Alumina-Supported Manganese Oxide Catalysts: II. Surface Characterization and Adsorption of Ammonia and Nitric Oxide

Abstract

Alumina-supported manganese oxide catalysts (2-8.4 wt% Mn), prepared from manganese acetate, have been characterized by in situ infrared (IR) spectroscopy and temperature-programmed reaction and desorption (TPRD), in relation to the selective catalytic reduction (SCR) of NO with NH3. Two Lewis acid-type coordinatively unsaturated Mn ions are present on the catalyst surface, most likely in the 3+ oxidation state.

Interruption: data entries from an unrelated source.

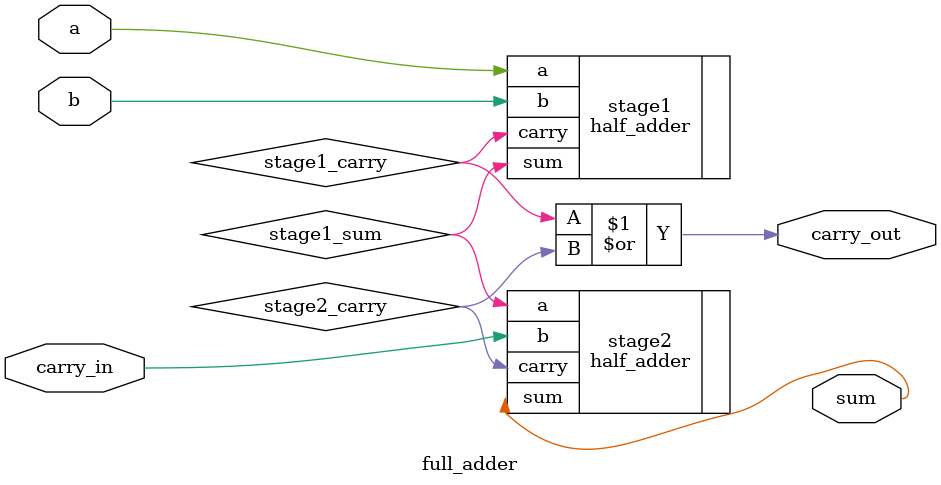
<source format=v>
`timescale 1ns/1ns

module full_adder
	(
		input a,
		input b,
		input carry_in,
		
		output sum,
		output carry_out
	);
	
	// internal signals
	wire stage1_sum;
	wire stage1_carry;
	wire stage2_carry;
	
	half_adder stage1
	(
		.a(a),
		.b(b),
		.sum(stage1_sum),
		.carry(stage1_carry)
	);
	
	half_adder stage2
	(
		.a(stage1_sum),
		.b(carry_in), 
		.sum(sum),
		.carry(stage2_carry)
	);
	
	or(carry_out, stage1_carry, stage2_carry);
	
endmodule
</source>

The Mn catalyst does not show Brønsted acidity other than that of the support. The Mn dispersion amounts to at least 20-30% The molecular interaction with ammonia is relatively strong. No ammonia oxidation is observed if oxygen is absent. The interaction with NO is very weak, although strongly bonded oxidized species can also be formed in the presence of oxygen, resulting in NO2, nitrito, and nitrate groups. These species decompose giving back NO gas. IR spectra of NH3-NO coadsorption suggest that Mn3+ species can bind both one NO and one NH3 molecule. In the absence of oxygen reaction between NO and NH3 is observed in the IR cell in the temperature range 300-423 K. In the presence of oxygen the reaction occurs to completion already at 325 K, provided ammonia is preadsorbed. Oxygen has several roles: it oxidizes the catalyst, favoring NO adsorption; it permits hydrogen abstraction from adsorbed ammonia, thereby activating it for reaction with NO; and it can oxidize gas-phase NO to NO2. Hydrogen abstraction that has proceeded too far results in the formation of N2O, which occurs at higher temperatures and lowers the reaction selectivity for SCR.